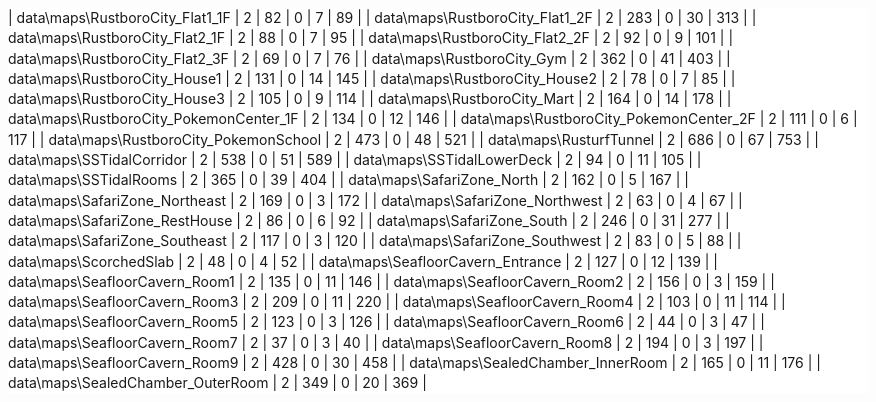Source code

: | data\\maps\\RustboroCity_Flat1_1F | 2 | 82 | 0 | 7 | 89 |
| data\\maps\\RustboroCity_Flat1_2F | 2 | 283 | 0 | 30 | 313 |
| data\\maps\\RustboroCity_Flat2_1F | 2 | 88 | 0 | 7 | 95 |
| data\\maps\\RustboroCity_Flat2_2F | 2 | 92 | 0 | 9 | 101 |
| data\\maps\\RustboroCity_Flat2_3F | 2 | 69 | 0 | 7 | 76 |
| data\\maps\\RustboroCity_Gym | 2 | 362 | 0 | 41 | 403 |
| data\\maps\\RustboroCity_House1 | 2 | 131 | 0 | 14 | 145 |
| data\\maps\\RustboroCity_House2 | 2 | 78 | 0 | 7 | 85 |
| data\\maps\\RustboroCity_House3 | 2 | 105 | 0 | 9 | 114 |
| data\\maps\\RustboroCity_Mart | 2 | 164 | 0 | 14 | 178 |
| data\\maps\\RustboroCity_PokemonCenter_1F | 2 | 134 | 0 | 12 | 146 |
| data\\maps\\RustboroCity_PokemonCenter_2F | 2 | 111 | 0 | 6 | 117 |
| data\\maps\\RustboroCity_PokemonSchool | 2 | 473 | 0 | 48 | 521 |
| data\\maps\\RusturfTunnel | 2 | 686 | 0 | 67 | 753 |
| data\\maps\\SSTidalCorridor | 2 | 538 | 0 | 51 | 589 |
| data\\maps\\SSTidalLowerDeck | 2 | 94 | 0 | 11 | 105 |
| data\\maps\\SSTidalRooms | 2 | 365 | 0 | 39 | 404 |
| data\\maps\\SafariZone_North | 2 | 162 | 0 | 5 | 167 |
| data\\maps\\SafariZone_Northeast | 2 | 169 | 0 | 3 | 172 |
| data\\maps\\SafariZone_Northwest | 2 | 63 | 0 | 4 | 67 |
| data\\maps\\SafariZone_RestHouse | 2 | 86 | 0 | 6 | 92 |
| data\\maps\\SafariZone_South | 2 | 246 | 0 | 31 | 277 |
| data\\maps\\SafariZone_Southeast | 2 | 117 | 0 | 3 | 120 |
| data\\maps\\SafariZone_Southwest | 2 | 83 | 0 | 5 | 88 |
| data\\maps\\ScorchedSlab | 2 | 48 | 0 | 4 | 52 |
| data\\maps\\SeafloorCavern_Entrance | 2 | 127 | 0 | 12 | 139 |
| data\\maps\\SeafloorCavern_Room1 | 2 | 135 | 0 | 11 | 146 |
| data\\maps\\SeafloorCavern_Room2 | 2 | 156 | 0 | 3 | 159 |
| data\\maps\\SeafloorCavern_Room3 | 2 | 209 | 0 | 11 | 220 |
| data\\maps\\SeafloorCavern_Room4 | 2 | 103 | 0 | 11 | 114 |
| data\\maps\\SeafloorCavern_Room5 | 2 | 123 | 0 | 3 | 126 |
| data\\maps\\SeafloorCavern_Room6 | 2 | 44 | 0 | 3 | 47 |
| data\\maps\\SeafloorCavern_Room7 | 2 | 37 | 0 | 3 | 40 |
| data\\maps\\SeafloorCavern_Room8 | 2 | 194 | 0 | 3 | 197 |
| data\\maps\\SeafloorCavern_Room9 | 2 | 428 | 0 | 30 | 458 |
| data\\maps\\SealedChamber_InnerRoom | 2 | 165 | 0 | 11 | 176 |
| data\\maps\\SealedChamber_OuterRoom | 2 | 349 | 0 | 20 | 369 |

——————

§ Problem to work on
Begin at the first line of the records. Print every line through the one containing "0 | 12 | 146 |" exactly, but skip the pictures.

§ Completed task
Source code

: | data\\maps\\RustboroCity_Flat1_1F | 2 | 82 | 0 | 7 | 89 |
| data\\maps\\RustboroCity_Flat1_2F | 2 | 283 | 0 | 30 | 313 |
| data\\maps\\RustboroCity_Flat2_1F | 2 | 88 | 0 | 7 | 95 |
| data\\maps\\RustboroCity_Flat2_2F | 2 | 92 | 0 | 9 | 101 |
| data\\maps\\RustboroCity_Flat2_3F | 2 | 69 | 0 | 7 | 76 |
| data\\maps\\RustboroCity_Gym | 2 | 362 | 0 | 41 | 403 |
| data\\maps\\RustboroCity_House1 | 2 | 131 | 0 | 14 | 145 |
| data\\maps\\RustboroCity_House2 | 2 | 78 | 0 | 7 | 85 |
| data\\maps\\RustboroCity_House3 | 2 | 105 | 0 | 9 | 114 |
| data\\maps\\RustboroCity_Mart | 2 | 164 | 0 | 14 | 178 |
| data\\maps\\RustboroCity_PokemonCenter_1F | 2 | 134 | 0 | 12 | 146 |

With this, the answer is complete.